Both students and teachers alike recognize the importance of standardized testing.

“[ERBs] are important so we can do a comparison from one year to the next to see growth,” said Hansen. “The more you practice taking standardized tests, the more you are apt to be successful with them.”

It is important to take [the] ERBs because if you apply to other schools, they need to see how good you are in that subject matter,” said sixth grader Grace Vining. “It is also important because the teachers want to know how well you know the information.”

I think it is important to take ERBs for both the student and the teacher,” said eighth grader Darrow Becker. “Since a lot of what we learn will not be reflected until later in our lives, taking a test that focuses on measuring skills is a great way for both the student and the teacher to understand what one knows and what one doesn’t know.”

“I think it is important to take ERBs to know what skill level we are at and what we have to work on in certain subjects,” said eighth grader Emily Simon. 

Teachers have been doing their part in helping students prepare for the extra work coming with this year’s ERBs.

“Geometry students didn’t have the opportunity to take the algebra I ERBs last year, so to help them retain and remember what they learned previously, we are doing a few packets,” said Hansen.

“I think the review packets we are doing in math will be a big help on the tests,” said Simon, a student in Hansen’s geometry class.

“Mrs. Tanona, my math teacher, gave us a formula sheet and told us that we could use it on some parts of our ERBs,” said Vining. “I think I will do the best in math because I practiced some of the information last summer when I did ALEKS, and so far my teacher in math has prepared us the best.”

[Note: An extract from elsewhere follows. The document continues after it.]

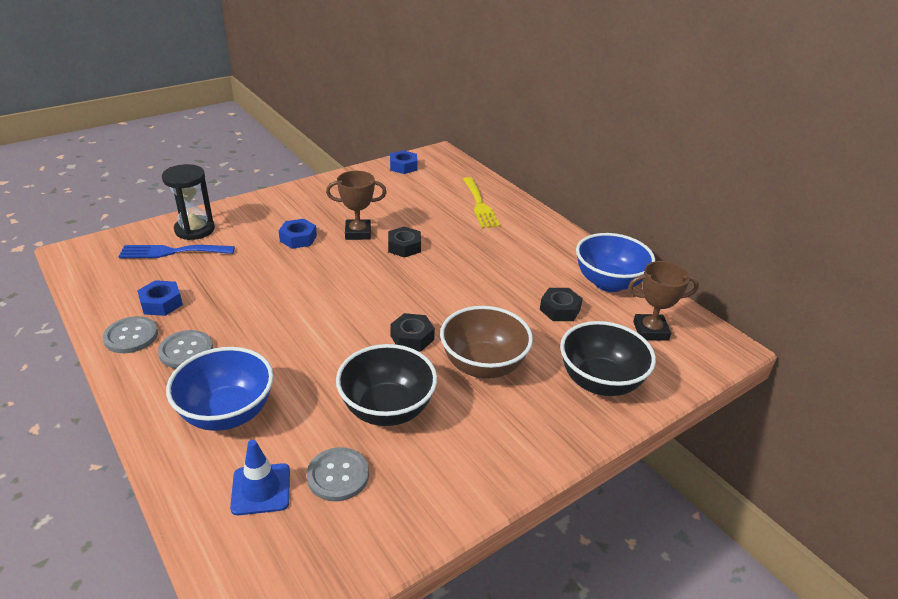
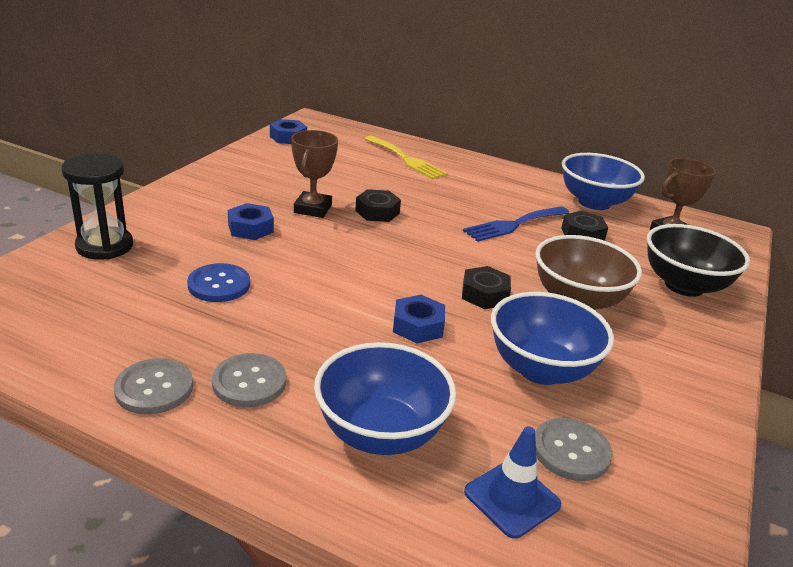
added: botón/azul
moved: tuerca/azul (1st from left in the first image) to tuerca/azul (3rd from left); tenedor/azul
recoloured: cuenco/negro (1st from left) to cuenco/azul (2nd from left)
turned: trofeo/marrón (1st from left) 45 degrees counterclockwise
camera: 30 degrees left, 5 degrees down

In our classes, we are mostly focusing on current work and future assignments, since the ERBs’ material already is covered in the curriculum,” said Becker.  “I can improve by focusing on school and working on each category of the ERBs. I think I will do best in reading comprehension and writing mechanics, as writing is one of my strong suits. I did well on the ERBs two years ago, and it taught me a lot in what I am advanced in and what I need to focus on studying.”

With all the chaos and disruption COVID has caused to academics over the past year, it is comforting  to know that certain standards, like the ERBs, will continue, and it should be taken as a sign that things are going back to normal. Even with there still being kinks to work out with the tests now being online, it is still something to be optimistic about. 

“I believe in the past we’ve done quite well [with ERBs],” said Hansen. “But this is all new and exciting, so I’m going with the positive aspect that our scores will be just as good [as previous years], if not better!”